At RAAIS we have a focus on translating cutting edge technology and research into production-grade products for real-world problems.
Philip is co-founder and CEO of Starcloud, a company building data centers in space to address one of AI’s most pressing constraints: energy. As model size and compute demand continue to grow, terrestrial data centers are running into hard limits in grid capacity, cooling, land use, and permitting timelines. Starcloud’s thesis is that space offers a different path: solar power, radiative cooling, and a route to scaling compute beyond what is practical on Earth.
From proof of concept to orbital compute
In November 2025, Starcloud launched Starcloud-1, a 60 kilogram satellite carrying the first NVIDIA H100 GPU ever operated in space, delivering roughly 100x more powerful GPU compute than had previously been deployed in orbit. Within weeks, the company achieved two notable firsts: training a GPT-style language model in orbit using NanoGPT, and running Google’s Gemma model in space on a high-powered GPU.
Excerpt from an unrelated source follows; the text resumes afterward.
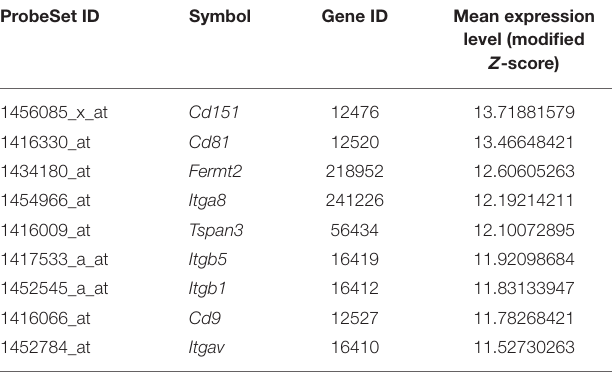
TABLE 1 | Mouse integrins, tetraspanins, and integrin-associated proteins with the gene expression levels that are significantly higher than the median expression level of all genes in mouse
Processing AI workloads in orbit, close to the satellites generating the data, can cut latency from hours to minutes. Synthetic aperture radar satellites, for example, can produce huge volumes of data that are costly and slow to downlink. Analyzing that data in orbit could materially change both speed and cost.
Why space could matter for AI infrastructure
Starcloud argues that orbital data centers could deliver major reductions in both energy cost and emissions over their lifetime, even after accounting for launch. The appeal is straightforward: space-based systems are not constrained by terrestrial grids, and space offers a naturally favorable environment for radiative cooling without the land and water footprint of conventional data centers.
The company’s long-term ambition is a fully solar-powered orbital data center with 5 gigawatts of capacity, large enough to rival major power plants on Earth without requiring land, transmission infrastructure, or connection to a terrestrial grid.
What comes next
Starcloud-2, currently planned for October 2026, is set to be the company’s first commercial mission. It will carry several NVIDIA H100 GPUs alongside NVIDIA Blackwell hardware, with persistent storage and continuous customer access to orbital compute. The mission will also include a cloud platform from Crusoe, making it possible for customers to deploy and operate AI workloads directly from orbit.
Starcloud is backed by Y Combinator, NVIDIA through its Inception program, and investors including NFX and In-Q-Tel.
Philip’s background
Philip is a second-time founder. He previously co-founded Opontia and earlier worked at McKinsey & Company on satellite projects for national space agencies, giving him firsthand exposure to both the potential and the constraints of space infrastructure.
He holds an MPA in National Security and Technology from Harvard University, an MBA from Wharton, and an MA in Applied Mathematics and Theoretical Physics from Columbia University. He is also a CFA charterholder.